* begin SUPPLIED TEXT *

Brew Tang Clan: Can Rap Music Really Brew Better Beer?

Philly's Dock Street Brewery hopes so, but experts aren't swallowing it

Philadelphia's Dock Street Brewery likes to drink their beer with music, and on a whim they decided to combine the two for a bit of an experiment. The team will pump house favorite Wu-Tang Clan's gigantic catalogue of rap music into the side of an aging Saison beer's barrel for six months, before releasing it in September under the name "Ain't Nothin to Funk With," in reference to the musical group's less PG 2000 single of a similar name.

Assuming the yeast (which will undergo a secondary fermentation during the aging process) like the music, everyone in the brewery should be happy during the process. But what happens after is not so simple to predict.

Saison tends to be the beer equivalent of sourdough bread. Dock Street Brewery team member Aleksandr Certo-Ware describes their house Saison (the same recipe as the Wu-Tang project) as “funky, kind of barn yard, with pineapple and citrus notes. And if you’re into sour it gives a really pleasant sourness.”

Getting the music to the beer was pretty simple, thanks in part to accessible technology that most of the brewers already use.

“We took an old iPod touch, downloaded Spotify, set the barrel up with its own Spotify premium account, and made the barrel its own playlist of like 500 Wu-Tang Clan songs,” says Certo-Ware. “It’s set to shuffle, and set on loop as well. It’s pretty much on a 24-hour-a-day, seven-day-a-week rotation.”

The speakers are nothing too impressive—something meant to give the beer an earful without rattling the rest of the operation. “They’re USB-powered computer speakers. It’s something you can hear from 40 feet away if it’s quiet. It’s got some volume to it. It’s been nice because we’re brewing all day, and sometimes we’re listening to other music, but there’s always Wu-Tang Clan playing in the background.”

Certo-Ware says they’re aging the beer for six months, and he’s not sure what’s going to happen during that time. “You can do anything possible and a beer can ferment perfectly, and then require more time next time.”

And as a brewer, Cero-Ware didn’t want to predict an outcome, adding “We’re not quite sure to be totally honest. Yeast is a living organism and it reacts to the environment around it. Certainly I think there’s sound science in vibration and the experiment here—I think it will absolutely have an effect on the organism.”

“The history of fermentation is actually full of stories of ritual, drumming, and music.”

It’s difficult to establish a control on this experiment. Barrel aging the beer means that anything previously in the barrel can influence the final product. Certo-Ware says he and his Dock Street Brewing collaborators won't be able to control for these variables, because they source barrels from different locations.

* end SUPPLIED TEXT *
* begin DATA EXTRACT *

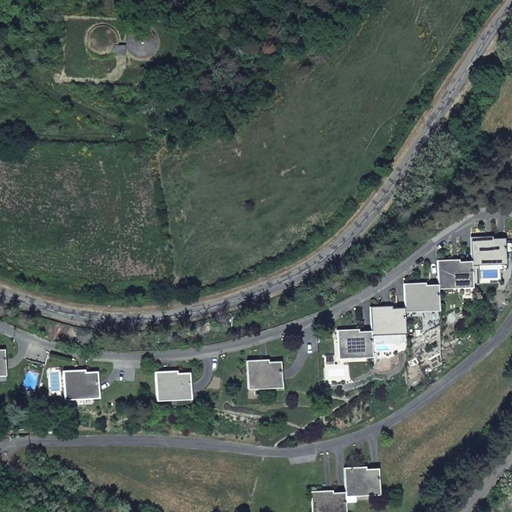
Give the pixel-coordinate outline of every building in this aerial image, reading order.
[(469,262),(470,266),(504,265),(503,238),(491,239),(490,236),(469,237),(469,262)] [(436,285),(436,290),(470,288),(470,266),(469,262),(457,262),(457,260),(435,261),(436,285)] [(402,308),(402,313),(437,311),(436,290),(436,285),(423,285),(423,283),(402,284),(402,308)] [(369,331),(369,336),(403,334),(402,313),(402,308),(390,309),(390,306),(368,307),(369,331)] [(334,330),(336,359),(370,357),(369,336),(369,331),(356,332),(356,329),(334,330)] [(244,360),(246,389),(280,388),(279,361),(266,362),(266,359),(244,360)] [(83,369),(61,370),(62,399),(97,398),(96,371),(83,372),(83,369)] [(175,371),(153,372),(154,400),(189,399),(188,373),(175,373),(175,371)] [(340,469),(341,494),(374,493),(373,471),(357,471),(357,469),(340,469)] [(341,511),(341,494),(325,494),(325,492),(307,491),(307,511),(341,511)]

* end DATA EXTRACT *

## TASK INSTRUCTIONS
Continue the article about Dock Street Brewery playing Wu-Tang Clan to a barrel of aging beer, starting right after its last sentence.

## FINAL ANSWER
And barrels -- which can be expensive on the resale market -- are often hard to pair perfectly. Certo-Ware says, “Maybe down the road we’ll be in more of a position to have a control, take two brand new barrels, do one in one room, one in the other room, but for now we’re just doing this beer that we like, in a way that we can mix science and fun and our passions.”

This isn’t the first time in history that alcohol has been fermented to music. Author Sandor Katz, who wrote the 2012 tome “The Art of Fermentation," says fermentation has been mixed with cultural events for centuries. He also notes that cultures have long thought that music played a part in the fermentation process itself: “The history of fermentation is actually full of stories of ritual, drumming, and music,” says Katz. “Many cultures created noisy rituals to awaken the yeast activity.”

Okay, so there’s precedent for letting the brews listen to some beats. But will it have any effect on the final product? The answer is probably not much.

Chris Powell, a lecturer in yeast and fermentation at the University of Nottingham, is skeptical that Wu-Tang will have any serious impact—at least on alcohol content. "There's no evidence to suggest that this will have any effect on the final product. During cask/bottle conditioning the fermentable sugar should ferment out entirely," Powell told Popular Science. "This will take place irrespective of vibrations or lack of them."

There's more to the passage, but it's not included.